OGOJA, NIGERIA (AFP) – Three years ago, Akor Pelkings fled his home in western Cameroon, where a conflict raged between the security forces and rebels fighting for an independent state.
Today, the 25-year-old is one of 70,000 Cameroonian refugees in Nigeria, wondering in despair when they can return. Yet they in turn are among a million people uprooted by a conflict which is now in its fifth year yet remains largely forgotten – even unknown – in the rest of the world.
The violence erupted in 2017, when militants declared an independent state in Cameroon’s Northwest and Southwest regions, home to most of the anglophone minority in the majority French-speaking country.
Both the separatists and government forces have been accused of atrocities in the fighting, which according to the International Crisis Group (ICG) has killed more than 6,000 people.
Pelkings crossed into Nigeria, finding shelter in one of the refugee camps that have sprung up near the border regions, although they often have less international aid than in other conflict areas.
“Why no one cares? Our lives are destroyed, and no one cares. The conflict went to days, to months, now to years,” he said.
In dozens of interviews with AFP, Cameroonian refugees in Nigeria described their experience. A common thread emerged – a process of darkening fear, which began as neighbours, relatives and supporters of the anglophone secessionist movement were whisked away in police vans and were rarely heard of again.
Gerard Tiko’Or Akenji, who founded an agricultural cooperative at a camp operated by the United Nations (UN) refugee agency in Ogoja, eastern Nigeria, said the intimidation was unprovoked.
“They arrest so many youths from my community,” said Akenji, 45, who added that he had been picked up four times from the start of the conflict until he finally fled in March 2019.
“I left the country because of fear of death,” said Akenji. “I always tied my sneakers, and lie on my bed with my legs down, and my door open, in case of any noise I have to run,” he said.
“The sound of gun and explosives have killed many of old people, because they are very afraid.” Then the schools began to close as threats from separatists and the fear of violence kept students at home.
“At the beginning of the conflict, I had to stop going to high school,” said Pelkings, who dreamed of going to university but now raises chickens in this camp in Nigeria.

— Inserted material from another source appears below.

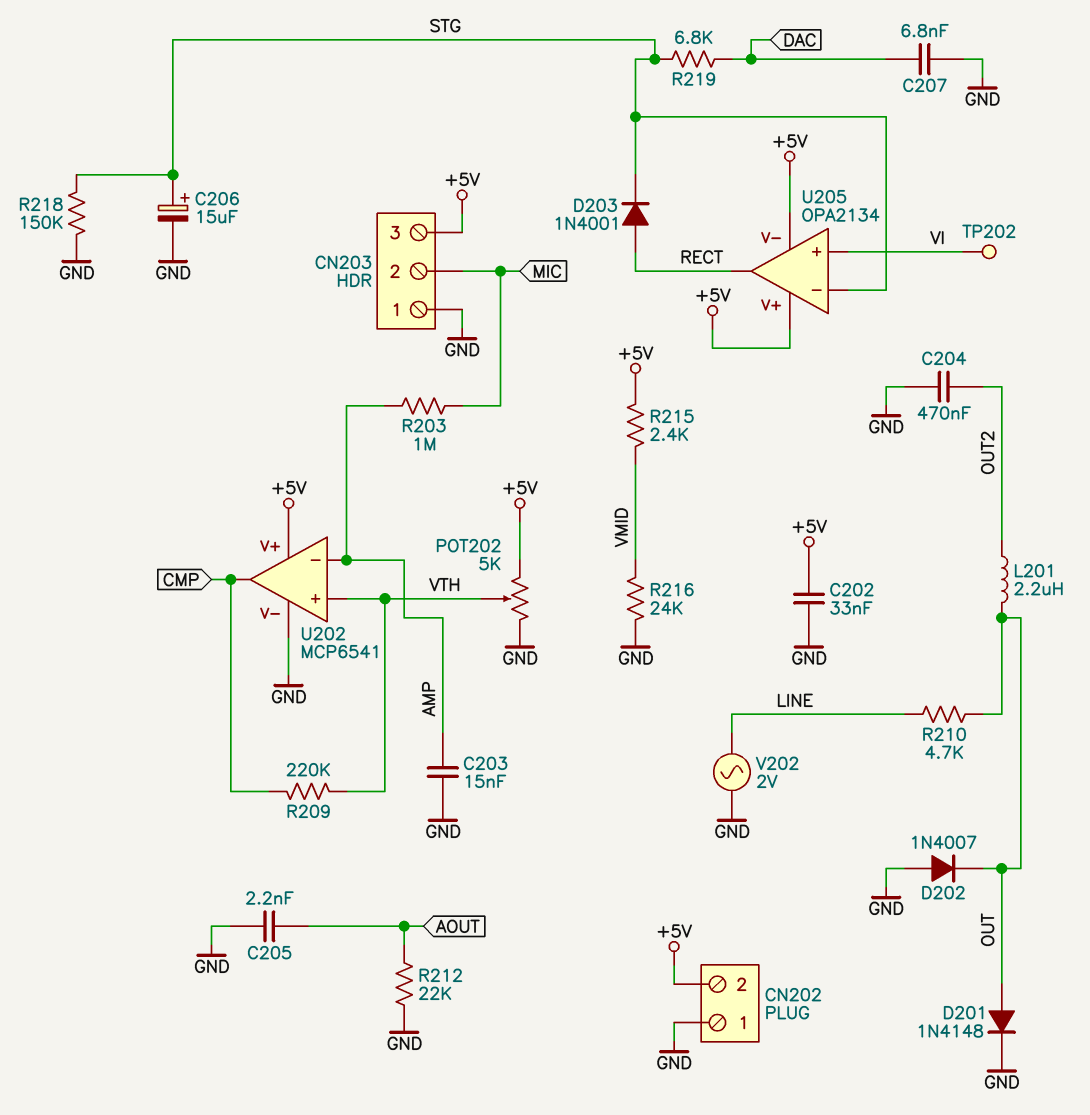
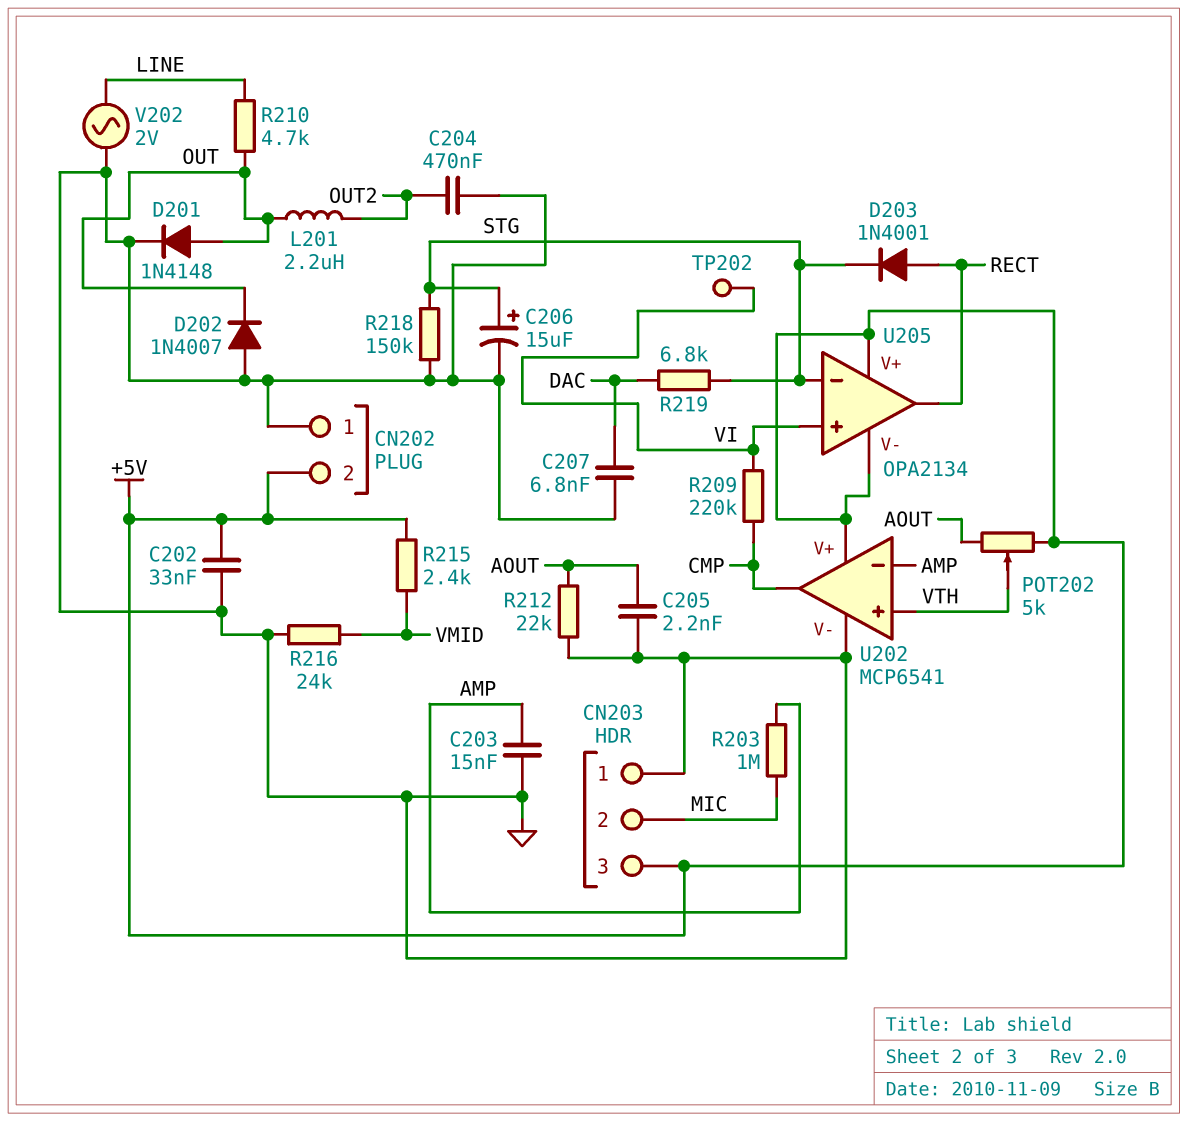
POT202: 5k (+5V, GND, wiper VTH) -> 5k (+5V, AOUT, wiper VTH)
R209: 220k (CMP, VTH) -> 220k (CMP, VI)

In September 2021, the start of the academic year, two-thirds of schools in the two English-speaking regions were closed, depriving 700,000 children and adolescents of education, according to the UN.
Hundreds of schools have been attacked there, according to the campaign group Human Rights Watch (HRW). Almost all of those attacks were by armed separatist groups who refuse to allow French to be taught.

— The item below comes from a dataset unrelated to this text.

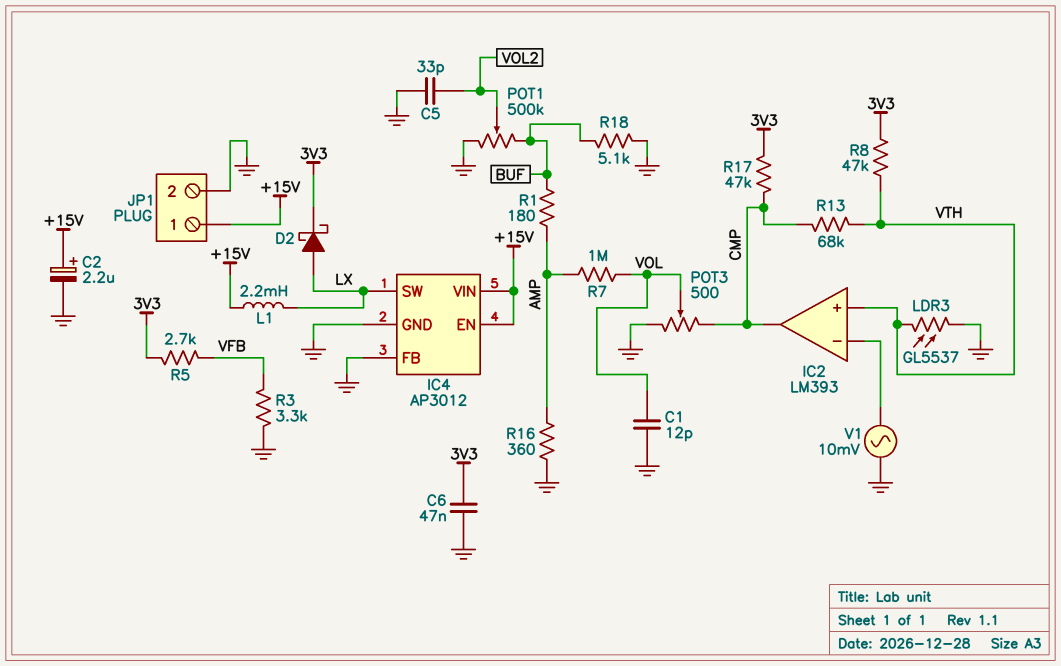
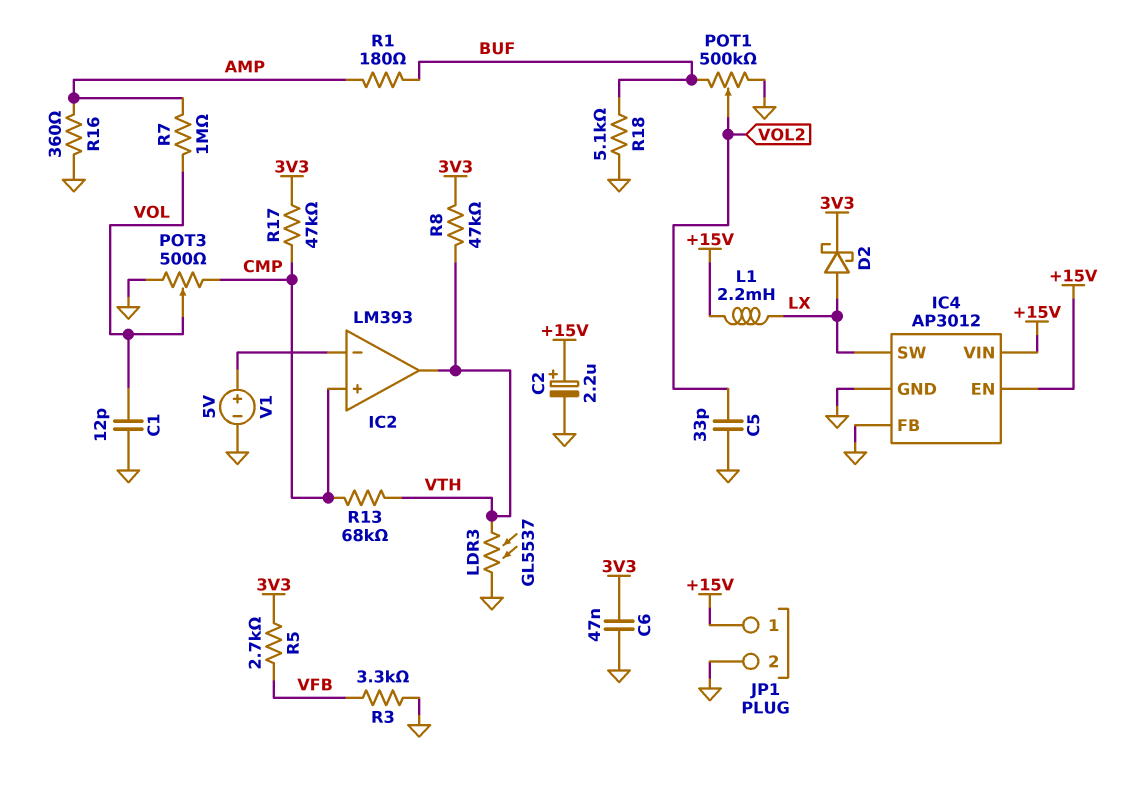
IC2 pin in+: VTH -> CMP
IC2 pin out: CMP -> VTH
V1: AC 10mV (GND, IC2/in-) -> 5V (plus IC2/in-, minus GND)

Even so, said a humanitarian source, “no one (in the camps) will tell you” that the separatists are to blame, because most of the refugees support their cause.
Access to health care has also deteriorated dramatically in English-speaking Cameroon. Health centres have been attacked or occupied.
Chu Bernice Chang will never forget the circumstances of her first birth when at age of 21 she delivered her girl, at home, without any help. The clinic in her village was being used as a rear base for the Cameroonian army, she said.
According to the ICG, 250 villages have been destroyed in the conflict – a punishment for being suspected of helping one side or the other. Actions of this kind were cited by many refugees as to why they left, sometimes fleeing from one day to the next. “My village was attacked more than six times,” said Odilia Ntong, a 50-year-old. “They destroyed the house, the shooting, I had nothing, so left.”
For five days she moved through the bush with nine other women, hungry and sleeping on the ground before she managed to cross the border into Nigeria.
Ntong now lives alone in Takum, a small town in eastern Nigeria, in a tiny room that she rents for NGN1,500 (USD3.60) a month. To survive, she makes traditional hats that she sells on the market, and receives from the UN’s refugee agency, UNHCR, like all Cameroonian refugees in Nigeria, NGN2,600 per month.
“It’s an invisible crisis,” said Roland Schoenbauer, the spokesperson for UNHCR in Nigeria.
“The number of refugees kept increasing since 2017, while the funds made available by donors have decreased.”
After five years of war, Pelkings sees little hope his life will improve. “Here we are safe, but we are hungry,” Pelkings said. “Many of my friends are back in Cameroon. Some were killed, some are still in the bush.”